Im Sport hängt der Erfolg von einem einzigen Moment ab, wie man jüngst wieder bei Olympia sehen konnte. Jahrelang hat man trainiert, ist von einem Sieg zum anderen gestiegen – und dann verhindert ein einziger Patzer die Olympiamedaille. Bei diesem Phänomen lässt sich das Verhältnis zwischen Leistung und Anreiz als umgekehrte U-Form darstellen: Das bedeutet, dass die Leistung mit zunehmender Belohnung ansteigt – allerdings nur bis zu einem gewissen Punkt.

Paradoxerweise nimmt die Leistung nämlich bei außergewöhnlich hohen Belohnungen wieder ab, also genau dann, wenn sie eigentlich am wichtigsten wäre. Psychologisch werden sozialer Druck, Verlustaversion, ablenkende Gedanken über mögliche Gewinne, Übererregung und explizite Leistungsbeobachtung als mögliche Ursachen diskutiert.

Beim Menschen wurde dieses auch Versagens- oder Prüfungsangst genannte Verhalten bereits breit erforscht. Nun haben es US-Forscher der Carnegie Mellon University und der University of Pittsburgh auch bei Experimenten mit Rhesusaffen (Macaca mulatta) nachgewiesen. Die Wissenschaftler trainierten drei Primaten darauf, einen Cursor auf einem Bildschirm per Handbewegung zu steuern.

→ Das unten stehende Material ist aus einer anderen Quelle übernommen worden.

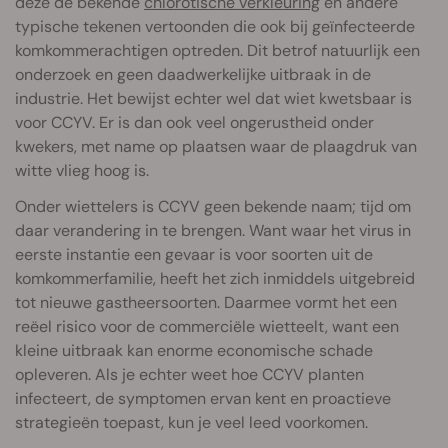
deze de bekende
chlorotische verkleuring
en andere
typische tekenen vertoonden die ook bij geïnfecteerde
komkommerachtigen optreden. Dit betrof natuurlijk een
onderzoek en geen daadwerkelijke uitbraak in de
industrie. Het bewijst echter wel dat wiet kwetsbaar is
voor CCYV. Er is dan ook veel ongerustheid onder
kwekers, met name op plaatsen waar de plaagdruk van
witte vlieg hoog is.
Onder wiettelers is CCYV geen bekende naam; tijd om
daar verandering in te brengen. Want waar het virus in
eerste instantie een gevaar is voor soorten uit de
komkommerfamilie, heeft het zich inmiddels uitgebreid
tot nieuwe gastheersoorten. Daarmee vormt het een
reëel risico voor de commerciële wietteelt, want een
kleine uitbraak kan enorme economische schade
opleveren. Als je echter weet hoe CCYV planten
infecteert, de symptomen ervan kent en proactieve
strategieën toepast, kun je veel leed voorkomen.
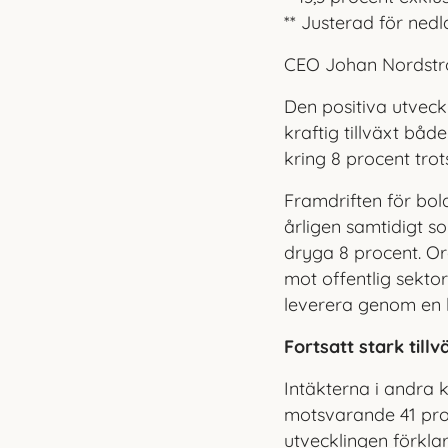
** Justerad för nedl
CEO Johan Nordstr
Den positiva utveck
kraftig tillväxt båd
kring 8 procent trot
Framdriften för bol
årligen samtidigt s
dryga 8 pro
cent. O
mot offentlig sekto
leverera genom en 
Fortsatt stark till
Intäkterna i andra 
motsvarande 41 proc
utvecklingen förkla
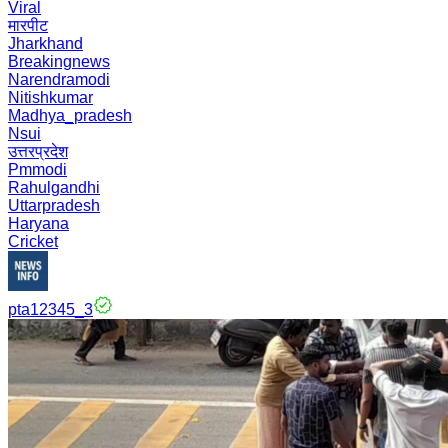
Viral
मारपीट
Jharkhand
Breakingnews
Narendramodi
Nitishkumar
Madhya_pradesh
Nsui
उत्तरप्रदेश
Pmmodi
Rahulgandhi
Uttarpradesh
Haryana
Cricket
pta12345_3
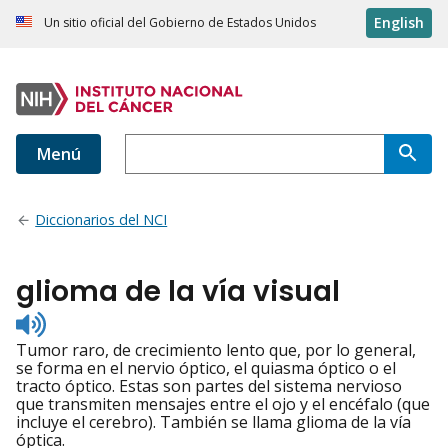
English
Un sitio oficial del Gobierno de Estados Unidos
Menú
Diccionarios del NCI
glioma de la vía visual
Listen
to
Tumor raro, de crecimiento lento que, por lo general,
pronunciation
se forma en el nervio óptico, el quiasma óptico o el
tracto óptico. Estas son partes del sistema nervioso
que transmiten mensajes entre el ojo y el encéfalo (que
incluye el cerebro). También se llama glioma de la vía
óptica.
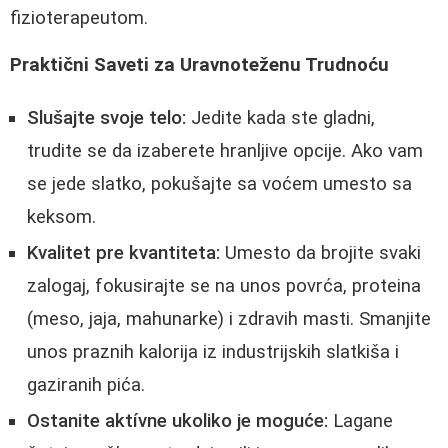
fizioterapeutom.
Praktični Saveti za Uravnoteženu Trudnoću
Slušajte svoje telo:
Jedite kada ste gladni,
trudite se da izaberete hranljive opcije. Ako vam
se jede slatko, pokušajte sa voćem umesto sa
keksom.
Kvalitet pre kvantiteta:
Umesto da brojite svaki
zalogaj, fokusirajte se na unos povrća, proteina
(meso, jaja, mahunarke) i zdravih masti. Smanjite
unos praznih kalorija iz industrijskih slatkiša i
gaziranih pića.
Ostanite aktívne ukoliko je moguće:
Lagane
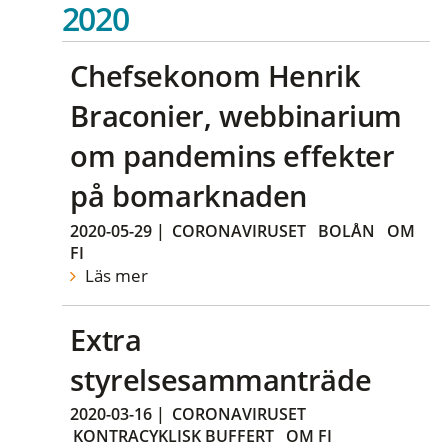
2020
Chefsekonom Henrik
Braconier, webbinarium
om pandemins effekter
på bomarknaden
2020-05-29
|
CORONAVIRUSET
BOLÅN
OM
FI
Läs mer
Extra
styrelsesammanträde
2020-03-16
|
CORONAVIRUSET
KONTRACYKLISK BUFFERT
OM FI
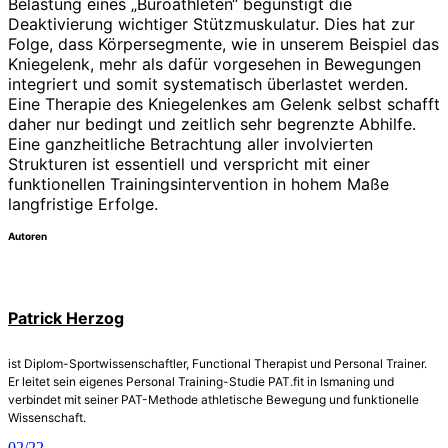
Belastung eines „Büroathleten“ begünstigt die
Deaktivierung wichtiger Stützmuskulatur. Dies hat zur
Folge, dass Körper­segmente, wie in unserem Beispiel das
Kniegelenk, mehr als dafür vorgesehen in Bewegungen
integriert und somit systematisch überlastet werden.
Eine Therapie des Kniegelenkes am Gelenk selbst schafft
daher nur bedingt und zeitlich sehr begrenzte Abhilfe.
Eine ganzheitliche Betrachtung aller involvierten
Strukturen ist essentiell und verspricht mit einer
funktionellen Trainingsintervention in hohem Maße
langfristige Erfolge.
Autoren
Patrick Herzog
ist Diplom-Sportwissenschaftler, Functional Therapist und Personal Trainer.
Er leitet sein eigenes Personal Training-Studie PAT.fit in Ismaning und
verbindet mit seiner PAT-Methode athletische Bewegung und funktionelle
Wissenschaft.
02/22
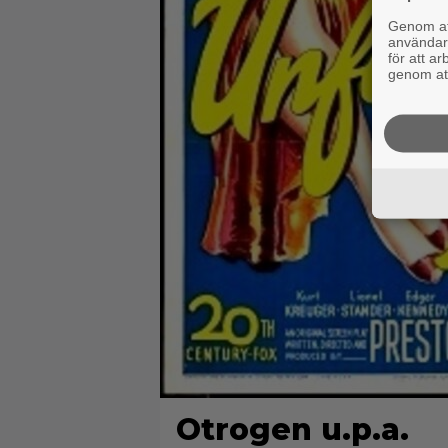
Genom att
användaru
för att a
genom att
Otrogen u.p.a.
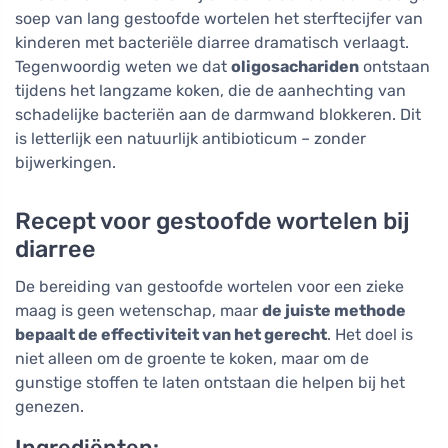
soep van lang gestoofde wortelen het sterftecijfer van
kinderen met bacteriële diarree dramatisch verlaagt.
Tegenwoordig weten we dat
oligosachariden
ontstaan
tijdens het langzame koken, die de aanhechting van
schadelijke bacteriën aan de darmwand blokkeren. Dit
is letterlijk een natuurlijk antibioticum – zonder
bijwerkingen.
Recept voor gestoofde wortelen bij
diarree
De bereiding van gestoofde wortelen voor een zieke
maag is geen wetenschap, maar
de juiste methode
bepaalt de effectiviteit van het gerecht
. Het doel is
niet alleen om de groente te koken, maar om de
gunstige stoffen te laten ontstaan die helpen bij het
genezen.
Ingrediënten:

Dieser Cursor zeigte in den Versuchen durch seine Form oder seine Farbe zunächst an, ob den Tieren eine kleine, mittlere, große oder gar eine „Jackpot“-Belohnung in Form einer Leckerei winkte.

Die Affen mussten den Cursor dann mit einer bestimmten Geschwindigkeit und einer vorgegebenen Genauigkeit zu einem Ziel bewegen, das zuvor aufgeblinkt war, und ihn dort für eine bestimmte Zeit halten. Tatsächlich versagten alle drei Affen unter Druck: Während ihre Leistung sich zunächst mit der Größe der potenziellen Belohnung verbesserte, wurde sie beim Sprung von der großen zur „Jackpot“-Leckerei um zehn bis 25 Prozent schlechter – und das über den gesamten Studienzeitraum von einem Monat hinweg.

Eine Beobachtung, die zu den Erfahrungen aus der Sportwelt passt, schreiben die Autoren: „Selbst nach jahrelangem Training und Erfahrung, unter Druck können Profisportler Versagensangst an den Tag legen, was bedeutet, dass diese nicht durch intensives Training überwunden werden kann.“ Ebenso wenig machte es in den Versuchen einen Unterschied, ob diese früh oder spät am Tag stattfanden.

Die Konsistenz des Versagens unter Druck lege nahe, dass dieses ein erlerntes Phänomen werden könne, ähnlich einer schlechten Angewohnheit: „Eine solche Perspektive könnte bei der Entwicklung von Trainingsplänen hilfreich sein, die Profisportlern und anderen Personen dabei helfen könnten, unter Druck weniger anfällig für Versagensangst zu werden“, heißt es dazu in der Studie.

Insgesamt stellten die Forscher fest, dass die Tiere bei kleinen in Aussicht gestellten Belohnungen häufiger aufgrund mangelnder Präzision versagten, bei den „Jackpots“ hingegen, weil sie zu vorsichtig agierten. Zusammen ergaben die Experimente so genau die beschriebene umgekehrte U-Form. Die optimale Leistung erreichten die Affen bei großen Belohnungen. Für die Wissenschaftler eröffnet die Arbeit die Möglichkeit, im Tiermodell zu erforschen, welche neuronalen Mechanismen bei der Versagensangst wirken und das paradoxe Verhalten künftig besser erklären zu können.